Empower women to manage menopause | Letters

Educating women is only the first step – employers are also critical, says Eleanor Nouhov. Plus Laura Collins on getting help for her perimenopause struggles and Helen Hucker on the need for more targeted treatment

I’ve been waiting for this view (Doctors warn against over-medicalising menopause after UK criticism, 15 June) to appear since the menopause conversation really started in earnest last year. I heard on Woman’s Hour last week that the menopause has been mentioned in a parliamentary debate 20 times; hunting more than 400. For an experience that affects 50% of the population, it’s about time that it was discussed at length.

Women aren’t stupid – what they want is to be well-informed. Telling someone the symptoms to look out for in a balanced way, and empowering women to have an informed conversation with their GP, are paramount. Unfortunately, there have been too many examples of GPs dismissing women’s situations and overprescribing antidepressants.

If women knew that whatever symptoms they were experiencing, menopausal or otherwise, would be taken seriously by their GPs, the expectation that they need to go into battle to get help would diminish, and a wide range of experiences could be easily accommodated. The danger with raising the idea of overmedicalising is that HRT could be rationed or withheld.

As in many situations, a bit of help and a few adjustments can make a massive difference to people’s lives. What is important in this debate is to go hard and loud, because educating women is only the first step. Educating employers so that it isn’t yet another situation in which women will be discriminated against is critical.
Eleanor Nouhov

• Your article reminded me of the doctor who told me, when in the throes of pre-eclampsia and a three-month-long migraine, that natural delivery of my twins was the best option. Thankfully, a different doctor arrived and I had a C-section.

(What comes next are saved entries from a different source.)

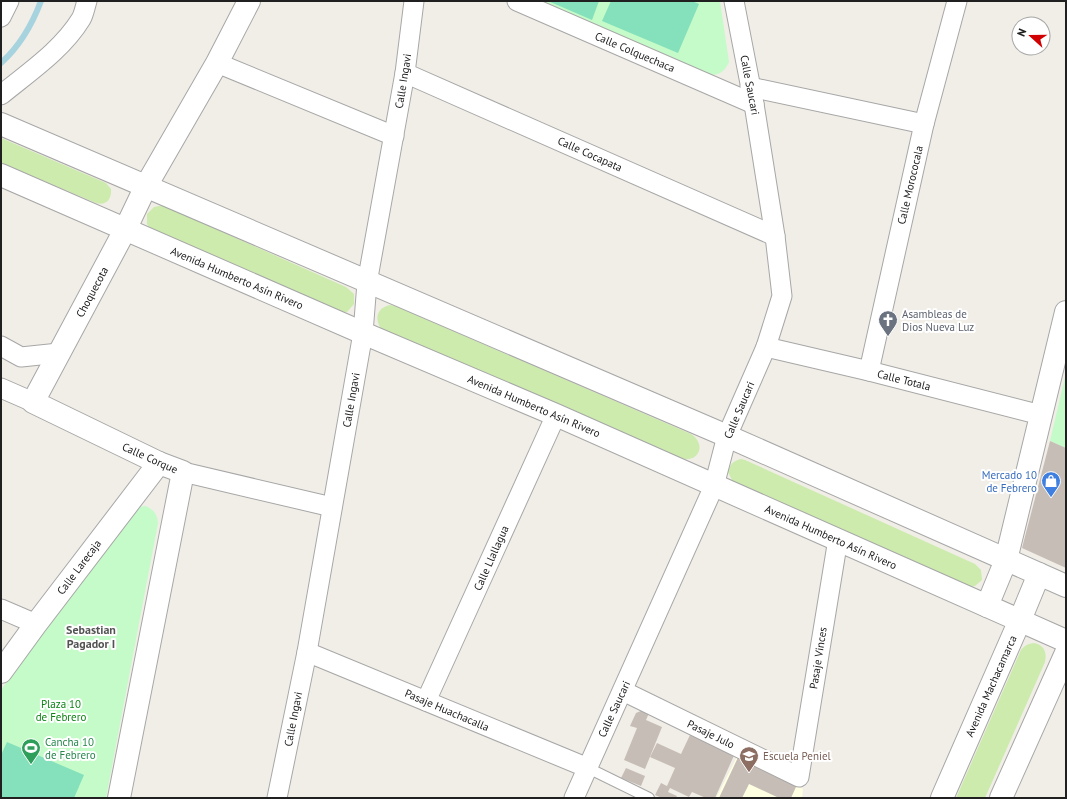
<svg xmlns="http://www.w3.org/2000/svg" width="1067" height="799" font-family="'PT Sans',sans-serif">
  <rect width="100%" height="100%" fill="#f1eee7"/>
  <polygon fill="#ffffe2" points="737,757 803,789 802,798 716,798"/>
  <g fill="#ccebad">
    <path d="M1,138L106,183L111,189C112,199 106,206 96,203L1,163Z"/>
    <polygon points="159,206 164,206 346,287 354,294 354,304 347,312 341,313 150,229 147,224 147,214 154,207"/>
    <path d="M390,305L395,306L691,434C706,444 700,462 682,459L381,329C374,318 377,308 390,305Z"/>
    <path d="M741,459L745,460L975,564L981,570L982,580L975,586L970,587L736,483L732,480L728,472C730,464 733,461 741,459Z"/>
    <path d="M1034,643C1044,645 1047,652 1045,662L985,798H956L1021,650C1025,645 1028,644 1034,643Z"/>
  </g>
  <g fill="#c4fbc8">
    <path d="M535,1H720L729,62C724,72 720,75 709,75Z"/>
    <polygon points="1066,373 1066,448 1050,441"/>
    <path d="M145,506C153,509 157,513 158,523L106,798H1V690L133,510L139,507Z"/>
  </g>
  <g fill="#84e1bc">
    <polygon points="548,1 599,1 592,20"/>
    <polygon points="611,1 692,1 699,4 678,53 602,21"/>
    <polygon points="7,742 84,775 74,798 4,798 1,797 1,755"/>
  </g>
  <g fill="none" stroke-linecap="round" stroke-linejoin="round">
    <path stroke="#a7d3df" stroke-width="6" d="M1,63C20,46 32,25 41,1"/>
  </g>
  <g fill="#c6bdb6">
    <polygon points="1050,441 1066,448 1066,568 1022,548"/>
    <polygon points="643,710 649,713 646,720 662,727 645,769 624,760 637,728 630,726 636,713"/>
    <polygon points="690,735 713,745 736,751 715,798 706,798 692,792 689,797 670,788 668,792 677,796 676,798 662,798 655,795 661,783 667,786 675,768 650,757 657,743 681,754"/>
    <polygon points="741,751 800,778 791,798 779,798 749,784 742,798 719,798"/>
    <polygon points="626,768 645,776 641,786 621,778"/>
  </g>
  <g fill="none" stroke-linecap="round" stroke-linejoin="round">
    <defs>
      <polyline id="service" points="588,768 649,798"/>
      <g id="minor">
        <polyline points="517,1 754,104"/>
        <polyline points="1,17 9,1"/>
        <polyline points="217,63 394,136"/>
        <polyline points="405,73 775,236"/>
        <polyline points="750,87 924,124"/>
        <path d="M1,95C29,72 62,50 81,19C84,14 85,7 87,1"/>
        <polyline points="1,346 21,357 59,353"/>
        <polyline points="766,347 869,371 1041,415"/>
        <polyline points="869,371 924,124 957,1"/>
        <polyline points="1,388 33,402"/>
        <polyline points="183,472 332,507"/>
        <polyline points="1,609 36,624"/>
        <polyline points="307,652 588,768"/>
        <polyline points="623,691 799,777 838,539"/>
        <polyline points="426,701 556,415"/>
        <polyline points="277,798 307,652 363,333 367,283 405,73 414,1"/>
        <polyline points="574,798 714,486 727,436 766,347 782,296 775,236 754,104 734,1"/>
      </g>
      <g id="tertiary">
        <polyline points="1,124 727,436 1066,586"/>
        <polyline points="1,175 363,333 556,415 1066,641"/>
        <polyline points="987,606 1006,560 1066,312"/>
        <polyline points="1,672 36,624 159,463"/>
        <polyline points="119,798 183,472 159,463 33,402 125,230 146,186 217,63 249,1"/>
        <polyline points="942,798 1020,620 1039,574"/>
        <polyline points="1001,798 1066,653"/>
      </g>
    </defs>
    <use href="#service" stroke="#a7a7a7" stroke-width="12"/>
    <use href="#minor" stroke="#a7a7a7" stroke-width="21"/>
    <use href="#tertiary" stroke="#a7a7a7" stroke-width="24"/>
    <use href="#service" stroke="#fff" stroke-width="10"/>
    <use href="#minor" stroke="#fff" stroke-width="19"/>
    <use href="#tertiary" stroke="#fff" stroke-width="22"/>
  </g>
  <defs>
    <symbol id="church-pin" viewBox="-11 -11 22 30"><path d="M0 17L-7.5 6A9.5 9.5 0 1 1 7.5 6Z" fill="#6b7280" stroke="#fff"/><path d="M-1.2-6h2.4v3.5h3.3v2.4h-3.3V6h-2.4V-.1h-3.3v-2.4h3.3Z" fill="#fff"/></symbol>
    <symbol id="shop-pin" viewBox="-11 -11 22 30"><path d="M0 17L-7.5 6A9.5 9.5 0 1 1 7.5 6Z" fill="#3f7fe0" stroke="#fff"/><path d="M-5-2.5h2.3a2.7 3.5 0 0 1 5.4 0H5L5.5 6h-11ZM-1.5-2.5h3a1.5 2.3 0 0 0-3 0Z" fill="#fff"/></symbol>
    <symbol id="stadium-pin" viewBox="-11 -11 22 30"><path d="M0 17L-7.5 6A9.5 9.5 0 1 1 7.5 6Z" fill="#2e9e5b" stroke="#fff"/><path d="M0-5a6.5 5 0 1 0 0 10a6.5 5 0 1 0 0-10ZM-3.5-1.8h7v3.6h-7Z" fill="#fff"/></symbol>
    <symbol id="school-pin" viewBox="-11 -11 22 30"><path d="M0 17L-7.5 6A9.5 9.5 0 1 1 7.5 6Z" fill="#8d6e63" stroke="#fff"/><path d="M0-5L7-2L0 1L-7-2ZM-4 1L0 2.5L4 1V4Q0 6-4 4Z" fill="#fff"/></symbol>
  </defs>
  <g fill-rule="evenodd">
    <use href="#church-pin" x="877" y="309" width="22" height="30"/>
    <use href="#shop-pin" x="1040" y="470" width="22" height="30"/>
    <use href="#stadium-pin" x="20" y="737" width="22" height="30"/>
    <use href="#school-pin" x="738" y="745" width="22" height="30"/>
  </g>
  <g text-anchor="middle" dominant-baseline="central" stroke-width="4" stroke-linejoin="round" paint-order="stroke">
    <g font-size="11" fill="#202020" stroke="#fff">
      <text transform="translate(635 52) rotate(23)">Calle Colquechaca</text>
      <text transform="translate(403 81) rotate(-81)">Calle Ingavi</text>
      <text transform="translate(750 85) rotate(79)">Calle Saucari</text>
      <text transform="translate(590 154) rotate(24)">Calle Cocapata</text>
      <text transform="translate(910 185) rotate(-77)">Calle Morococala</text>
      <text transform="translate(237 278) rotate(23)">Avenida Humberto Asín Rivero</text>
      <text transform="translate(92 292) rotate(-62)">Choquecota</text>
      <text transform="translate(904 380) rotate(14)">Calle Totala</text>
      <text transform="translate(351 400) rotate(-80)">Calle Ingavi</text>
      <text transform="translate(534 406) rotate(23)">Avenida Humberto Asín Rivero</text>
      <text transform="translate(739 410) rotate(-67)">Calle Saucari</text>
      <text transform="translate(150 458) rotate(24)">Calle Corque</text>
      <text transform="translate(831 537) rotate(24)">Avenida Humberto Asín Rivero</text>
      <text transform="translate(491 558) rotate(-66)">Calle Llallagua</text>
      <text transform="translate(79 567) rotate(-53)">Calle Larecaja</text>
      <text transform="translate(818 658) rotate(-81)">Pasaje Vinces</text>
      <text transform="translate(991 686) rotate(-66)">Avenida Machacamarca</text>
      <text transform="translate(614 709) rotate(-65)">Calle Saucari</text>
      <text transform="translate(447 710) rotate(23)">Pasaje Huachacalla</text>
      <text transform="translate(293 719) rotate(-79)">Calle Ingavi</text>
      <text transform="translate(711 734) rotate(26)">Pasaje Julo</text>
    </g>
    <g font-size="11" fill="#5b616d" stroke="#fff" text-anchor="start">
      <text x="902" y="314">Asambleas de<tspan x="902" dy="13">Dios Nueva Luz</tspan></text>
    </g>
    <g font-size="11" fill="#366cbe" stroke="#fff" text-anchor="end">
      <text x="1037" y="475">Mercado 10<tspan x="1037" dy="13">de Febrero</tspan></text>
    </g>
    <g font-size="11" fill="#0a8312" stroke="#fff">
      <text x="61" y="704">Plaza 10<tspan x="61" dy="13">de Febrero</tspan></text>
    </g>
    <g font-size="11" fill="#27864d" stroke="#fff" text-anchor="start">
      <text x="45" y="742">Cancha 10<tspan x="45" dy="13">de Febrero</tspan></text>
    </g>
    <g font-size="11" fill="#785e54" stroke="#fff" text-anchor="start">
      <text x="763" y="756">Escuela Peniel</text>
    </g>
    <g font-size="12" font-weight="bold" fill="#535353" stroke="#fff">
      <text x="91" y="629">Sebastian<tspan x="91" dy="14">Pagador I</tspan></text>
    </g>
  </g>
  <rect width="1067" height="799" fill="none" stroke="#202020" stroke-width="4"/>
  <g transform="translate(1031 36) rotate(291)"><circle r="19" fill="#ffffff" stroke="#a6a6a6"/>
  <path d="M0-3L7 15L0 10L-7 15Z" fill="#d10003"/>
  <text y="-6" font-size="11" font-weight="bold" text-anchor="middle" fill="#202020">N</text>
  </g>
</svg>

I am in the early stages of perimenopause, and already I can see why so many women exit the workforce during this time of life. I can’t remember anything, I can’t sleep because I’m constantly too hot, and my periods are more of an ordeal than they have ever been.

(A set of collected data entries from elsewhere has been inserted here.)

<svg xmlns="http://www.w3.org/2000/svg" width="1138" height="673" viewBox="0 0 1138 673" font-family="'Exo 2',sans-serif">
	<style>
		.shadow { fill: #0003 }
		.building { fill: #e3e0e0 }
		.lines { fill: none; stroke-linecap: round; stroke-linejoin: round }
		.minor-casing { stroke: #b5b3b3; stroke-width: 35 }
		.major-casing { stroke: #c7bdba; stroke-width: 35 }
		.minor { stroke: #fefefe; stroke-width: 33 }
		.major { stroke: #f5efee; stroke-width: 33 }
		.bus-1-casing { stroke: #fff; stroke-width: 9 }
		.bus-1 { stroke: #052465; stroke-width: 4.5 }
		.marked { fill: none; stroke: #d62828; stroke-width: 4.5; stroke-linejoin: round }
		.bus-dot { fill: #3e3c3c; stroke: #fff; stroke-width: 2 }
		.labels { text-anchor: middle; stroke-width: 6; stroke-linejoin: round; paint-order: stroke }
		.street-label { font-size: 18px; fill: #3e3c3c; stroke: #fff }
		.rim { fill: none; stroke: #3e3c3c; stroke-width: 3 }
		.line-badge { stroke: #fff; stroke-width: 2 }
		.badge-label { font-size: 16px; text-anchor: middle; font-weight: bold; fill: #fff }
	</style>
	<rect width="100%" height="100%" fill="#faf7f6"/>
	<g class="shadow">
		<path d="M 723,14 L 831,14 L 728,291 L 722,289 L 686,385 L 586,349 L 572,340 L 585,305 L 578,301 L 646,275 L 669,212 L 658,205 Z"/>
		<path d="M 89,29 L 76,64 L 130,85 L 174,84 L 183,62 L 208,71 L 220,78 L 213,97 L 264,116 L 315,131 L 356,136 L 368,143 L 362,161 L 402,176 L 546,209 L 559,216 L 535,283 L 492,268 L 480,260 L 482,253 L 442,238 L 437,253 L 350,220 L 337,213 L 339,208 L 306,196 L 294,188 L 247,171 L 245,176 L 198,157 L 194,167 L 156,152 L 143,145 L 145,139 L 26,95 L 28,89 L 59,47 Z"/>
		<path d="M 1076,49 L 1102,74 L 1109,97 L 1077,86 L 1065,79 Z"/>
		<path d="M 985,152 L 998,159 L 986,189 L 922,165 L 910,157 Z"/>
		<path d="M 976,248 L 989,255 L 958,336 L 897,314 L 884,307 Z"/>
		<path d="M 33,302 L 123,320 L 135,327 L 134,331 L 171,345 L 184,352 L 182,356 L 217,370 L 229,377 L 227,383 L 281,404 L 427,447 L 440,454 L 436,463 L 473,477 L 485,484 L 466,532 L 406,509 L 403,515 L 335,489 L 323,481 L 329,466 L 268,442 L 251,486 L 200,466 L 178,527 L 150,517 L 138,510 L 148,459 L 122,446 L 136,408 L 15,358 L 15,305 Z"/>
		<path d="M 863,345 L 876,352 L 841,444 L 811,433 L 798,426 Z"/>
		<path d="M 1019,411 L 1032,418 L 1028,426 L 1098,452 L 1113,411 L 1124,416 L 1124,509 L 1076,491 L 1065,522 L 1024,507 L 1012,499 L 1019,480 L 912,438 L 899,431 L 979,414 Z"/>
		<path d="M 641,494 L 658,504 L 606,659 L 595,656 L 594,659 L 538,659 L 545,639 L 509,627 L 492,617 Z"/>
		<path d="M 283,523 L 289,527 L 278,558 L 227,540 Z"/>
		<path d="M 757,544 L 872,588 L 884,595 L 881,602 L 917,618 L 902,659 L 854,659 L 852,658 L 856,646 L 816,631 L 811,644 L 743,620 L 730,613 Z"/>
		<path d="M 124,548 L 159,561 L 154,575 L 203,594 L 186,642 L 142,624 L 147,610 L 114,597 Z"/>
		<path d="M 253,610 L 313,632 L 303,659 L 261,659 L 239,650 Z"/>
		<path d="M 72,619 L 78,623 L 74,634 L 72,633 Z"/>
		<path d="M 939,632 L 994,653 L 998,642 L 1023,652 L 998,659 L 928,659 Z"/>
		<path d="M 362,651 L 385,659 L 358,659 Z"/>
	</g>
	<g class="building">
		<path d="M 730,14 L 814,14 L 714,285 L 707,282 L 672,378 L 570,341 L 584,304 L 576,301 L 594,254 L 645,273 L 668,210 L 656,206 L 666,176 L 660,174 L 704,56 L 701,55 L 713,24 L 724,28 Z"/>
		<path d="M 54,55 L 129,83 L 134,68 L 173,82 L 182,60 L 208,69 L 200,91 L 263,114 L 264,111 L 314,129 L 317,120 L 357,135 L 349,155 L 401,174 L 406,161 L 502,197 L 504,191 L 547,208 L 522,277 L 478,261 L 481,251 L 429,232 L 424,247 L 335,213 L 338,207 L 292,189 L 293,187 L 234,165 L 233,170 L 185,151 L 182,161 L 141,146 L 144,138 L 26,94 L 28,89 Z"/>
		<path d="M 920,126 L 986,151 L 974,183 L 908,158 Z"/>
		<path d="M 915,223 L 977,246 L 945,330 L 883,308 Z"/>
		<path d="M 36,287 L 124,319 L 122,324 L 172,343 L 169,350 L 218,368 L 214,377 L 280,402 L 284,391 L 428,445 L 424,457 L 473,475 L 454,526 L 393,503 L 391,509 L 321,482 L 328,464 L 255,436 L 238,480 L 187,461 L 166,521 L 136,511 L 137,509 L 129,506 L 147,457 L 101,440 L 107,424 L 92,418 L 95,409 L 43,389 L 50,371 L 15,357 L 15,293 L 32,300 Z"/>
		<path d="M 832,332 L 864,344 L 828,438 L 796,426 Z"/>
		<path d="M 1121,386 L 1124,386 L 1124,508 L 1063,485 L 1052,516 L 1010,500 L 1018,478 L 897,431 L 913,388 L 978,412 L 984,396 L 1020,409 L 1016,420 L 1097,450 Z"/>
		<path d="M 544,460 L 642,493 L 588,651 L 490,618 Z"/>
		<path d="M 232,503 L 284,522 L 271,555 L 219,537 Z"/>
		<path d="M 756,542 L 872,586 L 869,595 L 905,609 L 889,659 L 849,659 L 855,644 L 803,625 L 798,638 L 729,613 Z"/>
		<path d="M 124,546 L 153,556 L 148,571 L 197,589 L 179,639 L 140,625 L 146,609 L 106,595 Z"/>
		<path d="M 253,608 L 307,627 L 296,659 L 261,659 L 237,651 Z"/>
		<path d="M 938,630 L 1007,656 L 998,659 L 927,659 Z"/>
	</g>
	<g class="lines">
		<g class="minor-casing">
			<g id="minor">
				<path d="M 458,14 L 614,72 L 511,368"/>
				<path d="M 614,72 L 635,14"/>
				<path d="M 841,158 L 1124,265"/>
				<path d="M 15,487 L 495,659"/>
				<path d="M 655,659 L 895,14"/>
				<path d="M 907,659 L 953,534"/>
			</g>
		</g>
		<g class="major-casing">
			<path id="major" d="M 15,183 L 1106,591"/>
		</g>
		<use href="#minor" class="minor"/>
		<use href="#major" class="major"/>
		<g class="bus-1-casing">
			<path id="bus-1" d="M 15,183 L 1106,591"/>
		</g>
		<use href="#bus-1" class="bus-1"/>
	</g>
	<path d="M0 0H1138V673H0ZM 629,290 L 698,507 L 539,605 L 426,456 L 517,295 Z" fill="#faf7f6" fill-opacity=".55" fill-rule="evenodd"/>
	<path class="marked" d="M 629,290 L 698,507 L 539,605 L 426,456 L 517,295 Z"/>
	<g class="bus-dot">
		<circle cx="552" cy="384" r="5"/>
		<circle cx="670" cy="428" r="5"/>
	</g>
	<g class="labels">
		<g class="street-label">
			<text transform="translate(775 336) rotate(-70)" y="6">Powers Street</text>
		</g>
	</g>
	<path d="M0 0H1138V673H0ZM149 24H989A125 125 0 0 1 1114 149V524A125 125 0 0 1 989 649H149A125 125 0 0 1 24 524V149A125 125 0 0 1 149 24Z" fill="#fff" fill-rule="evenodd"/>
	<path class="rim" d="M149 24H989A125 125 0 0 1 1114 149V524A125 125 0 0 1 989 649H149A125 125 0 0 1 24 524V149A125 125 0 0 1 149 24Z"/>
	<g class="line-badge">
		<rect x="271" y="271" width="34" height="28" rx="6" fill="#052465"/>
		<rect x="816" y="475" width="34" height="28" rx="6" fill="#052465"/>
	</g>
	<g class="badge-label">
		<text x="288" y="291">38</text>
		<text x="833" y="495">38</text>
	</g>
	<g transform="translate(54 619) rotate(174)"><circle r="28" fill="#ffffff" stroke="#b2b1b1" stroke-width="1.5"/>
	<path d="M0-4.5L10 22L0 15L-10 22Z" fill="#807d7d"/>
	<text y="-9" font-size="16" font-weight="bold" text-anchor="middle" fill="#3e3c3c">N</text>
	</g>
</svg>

Women should not be dissuaded from asking for help during this time in their life just because it is a “natural event”. Passing a kidney stone is a natural process – will we stop providing relief for that?

Once I started talking openly about my struggles, I realised that most of my female peers were also struggling. How are we to work if we can’t remember anything and are completely shattered due to lack of sleep? I’m hoping to start HRT soon with the support of my GP, and I look forward to being a more functional person once again.
Laura Collins
Mitcham, London

• It is reassuring that doctors are acknowledging that there is no universal experience of the menopause, but I would hope that this realisation would prompt a wider provision of targeted treatments. HRT can be difficult to get right and it is understandable if it is beyond the expertise of some GPs.

My doctor raised the subject of the menopause with me during a routine consultation, and at the time I didn’t have any expectations, negative or otherwise. He explained that this can be a very difficult time for some women. Perhaps the doctors writing in the British Medical Journal should worry less about criticism and instead support services that can help women?